Some of the ideas I’m putting into Tribe of One go back a long way. One of the ideas I’ve been playing with was something I did on a sequencer back when MIDI interfaces were a big deal and my powerhouse computer had a 486 CPU and a 15″ CRT. One of the demos currently on my media page actually has a theme that goes back farther than that!
In retrospect, it occurs to me that I’ve actually been wanting to do this solo thing for most of my life. From the sequencer built into the Roland JX-3P synth I had as a teenager to the Foster X15 four track recorder I got a year or so later to the MIDI rig I mentioned above, I’ve gotten a good bit of gear over the years with the intention of producing musical works independently. I’m not sure if it was a matter of geography, inability to find folks with a shared musical vision, or just an asocial nature. Whatever the reason, I’m coming to realize that the fact that I’ve spent relatively little time over my musical life in bands probably isn’t happenstance.
So why has it taken so long to do this project if the seeds were planted some 30 or more years ago? A lot of the usual reasons: procrastination, insecurity, and that thing called life pulling my time/energy in different directions. In the process of living my life, my ability to express my musical ideas diminished as I went years and years without doing any writing and hardly laying hands on any instrument. I also lacked the skills to record and the tools to support my composition and recording workflows. This is where technology came to the rescue.
There are some awesome online resources out there for those wanting to learn about recording. In the old days, you learned from a friend or mentor who showed you the ropes and taught you the tricks of the trade. Nowadays, anyone with access to a search engine can find awesome tutorials not just on general recording techniques but for getting the most out of whichever recording tool you prefer. Same goes for songwriting: there are lots of resources available to help the aspiring songwriter polish his craft.
Similarly, the tools at the songwriter’s/recordist’s disposal are way better than ever. Today, even a prosumer digital audio workstation has capabilities that major studios could only wish for a few decades back. Digital amplifiers allow for recording raging guitars and thumping basses at whisper volumes: I regularly record while the rest of the family is in bed.

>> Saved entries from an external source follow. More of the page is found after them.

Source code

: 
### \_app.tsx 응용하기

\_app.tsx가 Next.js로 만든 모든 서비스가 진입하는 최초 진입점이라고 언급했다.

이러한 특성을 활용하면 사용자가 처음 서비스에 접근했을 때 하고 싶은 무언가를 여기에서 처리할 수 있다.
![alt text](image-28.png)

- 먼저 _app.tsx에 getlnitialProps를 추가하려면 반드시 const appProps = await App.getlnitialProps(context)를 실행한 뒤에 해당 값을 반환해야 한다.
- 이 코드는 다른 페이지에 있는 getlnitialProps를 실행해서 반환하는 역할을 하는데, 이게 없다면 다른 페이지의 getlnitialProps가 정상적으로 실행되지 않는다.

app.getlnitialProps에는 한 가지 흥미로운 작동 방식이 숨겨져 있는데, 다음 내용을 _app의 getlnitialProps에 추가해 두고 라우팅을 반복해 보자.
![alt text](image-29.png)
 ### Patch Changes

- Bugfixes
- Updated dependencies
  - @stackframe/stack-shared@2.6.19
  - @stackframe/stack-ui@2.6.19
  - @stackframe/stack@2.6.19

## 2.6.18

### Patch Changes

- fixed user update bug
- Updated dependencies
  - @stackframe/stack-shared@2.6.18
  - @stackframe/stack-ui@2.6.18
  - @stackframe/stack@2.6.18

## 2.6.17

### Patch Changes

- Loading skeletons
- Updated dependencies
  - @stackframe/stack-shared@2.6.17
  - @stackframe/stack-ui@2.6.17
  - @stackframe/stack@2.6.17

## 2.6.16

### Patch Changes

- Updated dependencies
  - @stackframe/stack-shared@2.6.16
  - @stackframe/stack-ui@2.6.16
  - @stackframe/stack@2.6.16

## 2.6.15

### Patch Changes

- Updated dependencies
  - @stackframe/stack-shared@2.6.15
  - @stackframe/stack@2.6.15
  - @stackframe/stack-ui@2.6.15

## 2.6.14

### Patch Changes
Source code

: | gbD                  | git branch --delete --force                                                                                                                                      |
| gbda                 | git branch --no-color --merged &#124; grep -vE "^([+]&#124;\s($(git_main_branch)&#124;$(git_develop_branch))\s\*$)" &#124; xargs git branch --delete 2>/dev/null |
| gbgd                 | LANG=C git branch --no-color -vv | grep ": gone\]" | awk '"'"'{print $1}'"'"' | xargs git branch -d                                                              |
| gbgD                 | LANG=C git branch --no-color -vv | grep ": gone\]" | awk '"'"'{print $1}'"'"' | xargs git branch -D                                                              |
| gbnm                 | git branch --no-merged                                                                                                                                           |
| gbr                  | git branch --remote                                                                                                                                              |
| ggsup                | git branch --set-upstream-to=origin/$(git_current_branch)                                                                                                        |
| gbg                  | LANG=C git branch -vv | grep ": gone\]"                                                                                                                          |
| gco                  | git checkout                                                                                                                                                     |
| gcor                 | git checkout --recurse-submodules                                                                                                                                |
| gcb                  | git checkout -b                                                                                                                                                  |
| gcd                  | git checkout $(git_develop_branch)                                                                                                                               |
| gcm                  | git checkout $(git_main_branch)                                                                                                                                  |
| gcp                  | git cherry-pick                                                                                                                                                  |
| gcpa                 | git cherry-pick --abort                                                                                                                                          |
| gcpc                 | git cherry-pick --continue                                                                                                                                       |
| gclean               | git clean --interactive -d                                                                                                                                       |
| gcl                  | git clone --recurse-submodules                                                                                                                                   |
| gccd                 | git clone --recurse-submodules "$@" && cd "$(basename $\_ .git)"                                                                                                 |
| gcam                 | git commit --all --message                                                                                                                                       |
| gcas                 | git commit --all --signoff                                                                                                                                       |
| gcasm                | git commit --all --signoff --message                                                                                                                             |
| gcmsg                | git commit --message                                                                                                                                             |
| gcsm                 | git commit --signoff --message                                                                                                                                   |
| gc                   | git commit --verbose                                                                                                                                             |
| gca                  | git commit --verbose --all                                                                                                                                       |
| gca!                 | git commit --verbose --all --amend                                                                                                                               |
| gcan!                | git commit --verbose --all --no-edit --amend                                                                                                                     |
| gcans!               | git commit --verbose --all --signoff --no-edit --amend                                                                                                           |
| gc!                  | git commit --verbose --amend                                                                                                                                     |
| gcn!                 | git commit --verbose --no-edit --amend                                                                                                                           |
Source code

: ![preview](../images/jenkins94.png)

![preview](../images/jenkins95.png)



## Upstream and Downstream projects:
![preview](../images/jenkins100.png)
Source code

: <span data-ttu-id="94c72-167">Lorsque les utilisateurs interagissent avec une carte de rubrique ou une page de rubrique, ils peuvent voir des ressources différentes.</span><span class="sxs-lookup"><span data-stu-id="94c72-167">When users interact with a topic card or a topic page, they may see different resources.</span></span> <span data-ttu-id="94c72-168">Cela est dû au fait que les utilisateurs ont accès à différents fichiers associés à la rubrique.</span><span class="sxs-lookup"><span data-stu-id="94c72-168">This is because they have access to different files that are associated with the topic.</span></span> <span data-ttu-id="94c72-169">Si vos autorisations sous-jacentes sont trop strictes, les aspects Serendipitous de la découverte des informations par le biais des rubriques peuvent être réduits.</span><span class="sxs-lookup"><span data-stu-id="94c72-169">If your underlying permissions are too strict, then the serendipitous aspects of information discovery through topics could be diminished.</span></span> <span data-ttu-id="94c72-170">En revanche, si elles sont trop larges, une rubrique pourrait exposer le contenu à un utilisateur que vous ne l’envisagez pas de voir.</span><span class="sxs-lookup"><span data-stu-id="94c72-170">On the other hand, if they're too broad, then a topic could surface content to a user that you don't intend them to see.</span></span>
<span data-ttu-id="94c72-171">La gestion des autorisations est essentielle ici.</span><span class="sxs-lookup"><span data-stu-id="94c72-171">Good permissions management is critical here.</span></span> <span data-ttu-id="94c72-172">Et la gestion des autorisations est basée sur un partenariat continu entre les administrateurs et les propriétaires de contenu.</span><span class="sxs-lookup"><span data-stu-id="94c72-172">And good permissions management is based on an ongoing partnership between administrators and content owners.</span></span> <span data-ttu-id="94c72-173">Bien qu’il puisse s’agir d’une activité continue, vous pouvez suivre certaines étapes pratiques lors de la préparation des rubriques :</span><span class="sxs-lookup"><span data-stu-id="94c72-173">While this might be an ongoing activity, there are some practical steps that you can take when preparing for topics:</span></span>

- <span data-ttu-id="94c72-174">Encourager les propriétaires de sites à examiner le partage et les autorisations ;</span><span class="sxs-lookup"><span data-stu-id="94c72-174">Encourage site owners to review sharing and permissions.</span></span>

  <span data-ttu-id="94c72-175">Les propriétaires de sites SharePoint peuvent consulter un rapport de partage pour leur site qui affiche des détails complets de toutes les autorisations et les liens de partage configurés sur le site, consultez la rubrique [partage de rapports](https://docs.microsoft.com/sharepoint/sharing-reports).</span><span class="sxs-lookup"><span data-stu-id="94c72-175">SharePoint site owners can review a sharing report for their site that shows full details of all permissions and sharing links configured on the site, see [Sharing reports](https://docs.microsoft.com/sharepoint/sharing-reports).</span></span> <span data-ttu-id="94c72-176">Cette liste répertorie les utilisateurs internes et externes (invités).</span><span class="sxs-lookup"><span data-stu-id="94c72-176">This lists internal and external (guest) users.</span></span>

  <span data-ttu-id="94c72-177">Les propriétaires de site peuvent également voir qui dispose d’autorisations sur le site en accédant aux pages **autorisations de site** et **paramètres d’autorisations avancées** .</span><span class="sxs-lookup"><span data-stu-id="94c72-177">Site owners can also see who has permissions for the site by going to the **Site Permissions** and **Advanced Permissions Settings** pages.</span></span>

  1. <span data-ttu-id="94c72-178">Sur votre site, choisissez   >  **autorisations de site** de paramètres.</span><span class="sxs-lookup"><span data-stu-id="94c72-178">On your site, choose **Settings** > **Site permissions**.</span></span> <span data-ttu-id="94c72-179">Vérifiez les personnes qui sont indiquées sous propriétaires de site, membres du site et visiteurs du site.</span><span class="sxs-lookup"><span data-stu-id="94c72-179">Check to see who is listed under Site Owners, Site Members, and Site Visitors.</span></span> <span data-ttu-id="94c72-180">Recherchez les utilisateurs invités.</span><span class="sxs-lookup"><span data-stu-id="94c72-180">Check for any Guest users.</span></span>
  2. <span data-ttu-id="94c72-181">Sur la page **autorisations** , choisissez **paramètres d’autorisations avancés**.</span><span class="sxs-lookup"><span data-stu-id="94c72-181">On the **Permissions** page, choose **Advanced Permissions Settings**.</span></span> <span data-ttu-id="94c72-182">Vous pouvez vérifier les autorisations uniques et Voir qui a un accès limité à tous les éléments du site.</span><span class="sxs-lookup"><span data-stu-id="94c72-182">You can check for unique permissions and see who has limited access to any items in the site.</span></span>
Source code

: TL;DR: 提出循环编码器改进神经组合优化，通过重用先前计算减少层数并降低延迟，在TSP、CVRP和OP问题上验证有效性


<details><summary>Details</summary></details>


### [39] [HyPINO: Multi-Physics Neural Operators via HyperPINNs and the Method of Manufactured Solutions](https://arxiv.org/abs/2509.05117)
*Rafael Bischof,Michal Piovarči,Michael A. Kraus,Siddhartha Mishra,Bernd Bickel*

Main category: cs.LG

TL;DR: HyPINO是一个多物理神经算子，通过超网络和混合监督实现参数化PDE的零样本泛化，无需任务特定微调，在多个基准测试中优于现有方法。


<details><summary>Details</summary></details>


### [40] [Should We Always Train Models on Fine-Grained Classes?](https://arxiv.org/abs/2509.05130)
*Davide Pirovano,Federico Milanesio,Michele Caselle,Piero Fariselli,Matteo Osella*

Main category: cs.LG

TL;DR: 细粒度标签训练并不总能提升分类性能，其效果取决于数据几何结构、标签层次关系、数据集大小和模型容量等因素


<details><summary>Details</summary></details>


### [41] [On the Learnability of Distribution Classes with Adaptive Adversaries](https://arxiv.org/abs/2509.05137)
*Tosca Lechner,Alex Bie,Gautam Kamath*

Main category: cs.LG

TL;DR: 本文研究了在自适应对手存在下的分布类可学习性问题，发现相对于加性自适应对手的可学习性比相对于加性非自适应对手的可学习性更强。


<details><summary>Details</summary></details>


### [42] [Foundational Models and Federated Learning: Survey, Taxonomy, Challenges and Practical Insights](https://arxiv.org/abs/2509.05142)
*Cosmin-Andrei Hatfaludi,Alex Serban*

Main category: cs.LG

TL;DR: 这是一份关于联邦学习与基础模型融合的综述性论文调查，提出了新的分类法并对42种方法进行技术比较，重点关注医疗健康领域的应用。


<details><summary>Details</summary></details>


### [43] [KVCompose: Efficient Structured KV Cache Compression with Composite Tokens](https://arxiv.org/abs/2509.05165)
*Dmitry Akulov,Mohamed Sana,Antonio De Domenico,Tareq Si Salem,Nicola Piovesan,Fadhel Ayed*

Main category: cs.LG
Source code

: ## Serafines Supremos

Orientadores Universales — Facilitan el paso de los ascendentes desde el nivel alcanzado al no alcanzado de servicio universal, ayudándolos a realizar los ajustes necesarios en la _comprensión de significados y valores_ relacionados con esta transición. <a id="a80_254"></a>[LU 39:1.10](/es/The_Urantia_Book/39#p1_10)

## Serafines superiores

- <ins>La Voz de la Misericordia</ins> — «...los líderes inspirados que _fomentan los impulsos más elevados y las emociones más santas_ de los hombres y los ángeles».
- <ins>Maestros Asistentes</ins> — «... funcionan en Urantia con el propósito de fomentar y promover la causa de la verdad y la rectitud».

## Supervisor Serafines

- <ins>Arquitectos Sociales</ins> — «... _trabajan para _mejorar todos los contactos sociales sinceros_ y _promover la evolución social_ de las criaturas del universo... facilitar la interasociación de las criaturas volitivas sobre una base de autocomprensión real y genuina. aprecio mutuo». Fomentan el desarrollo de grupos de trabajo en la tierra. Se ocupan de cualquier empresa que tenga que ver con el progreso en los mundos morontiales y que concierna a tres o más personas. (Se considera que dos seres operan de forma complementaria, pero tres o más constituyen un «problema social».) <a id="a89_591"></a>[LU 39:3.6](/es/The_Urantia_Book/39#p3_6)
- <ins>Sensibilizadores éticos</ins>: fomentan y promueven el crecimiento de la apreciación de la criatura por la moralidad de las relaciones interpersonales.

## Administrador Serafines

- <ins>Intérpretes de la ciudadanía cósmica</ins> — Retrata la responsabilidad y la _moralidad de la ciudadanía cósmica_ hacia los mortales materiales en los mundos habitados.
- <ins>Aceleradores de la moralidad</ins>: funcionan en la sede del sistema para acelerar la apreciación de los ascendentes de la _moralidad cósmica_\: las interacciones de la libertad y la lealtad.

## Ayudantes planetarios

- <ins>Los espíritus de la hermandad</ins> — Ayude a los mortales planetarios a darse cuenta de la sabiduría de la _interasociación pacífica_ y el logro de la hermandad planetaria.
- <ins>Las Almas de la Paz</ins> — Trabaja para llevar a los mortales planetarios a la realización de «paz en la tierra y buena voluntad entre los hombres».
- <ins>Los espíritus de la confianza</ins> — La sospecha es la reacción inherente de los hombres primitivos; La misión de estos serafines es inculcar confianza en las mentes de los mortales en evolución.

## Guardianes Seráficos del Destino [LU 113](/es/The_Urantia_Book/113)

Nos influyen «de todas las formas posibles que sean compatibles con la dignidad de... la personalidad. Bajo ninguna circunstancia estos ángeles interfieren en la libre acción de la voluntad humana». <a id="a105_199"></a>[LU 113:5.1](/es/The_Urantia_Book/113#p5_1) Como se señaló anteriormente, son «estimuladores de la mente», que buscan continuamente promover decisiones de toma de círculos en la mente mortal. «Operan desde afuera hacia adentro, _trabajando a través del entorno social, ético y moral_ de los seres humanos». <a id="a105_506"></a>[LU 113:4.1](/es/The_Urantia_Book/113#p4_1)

I also don’t have to worry about a barking dog spoiling a take. Rearranging a song is a piece of cake: cut the chorus in half, add a verse, move the bridge. Even though my instrumental proficiency has improved in recent years, it’s nice to be able to punch in a fix for a minor error on an otherwise great take. The transition from tape to digital didn’t just improve signal to noise ratios, it facilitated remote collaboration as FTP of audio files replaced the shipping of magnetic media.
With the support of some amazing technology, I now have the tools at my disposal to fulfill my musical vision. Now that I’m out of excuses, I need to knuckle down and complete the project. I’m wrapping up the writing phase and should be ready to start real recording next month.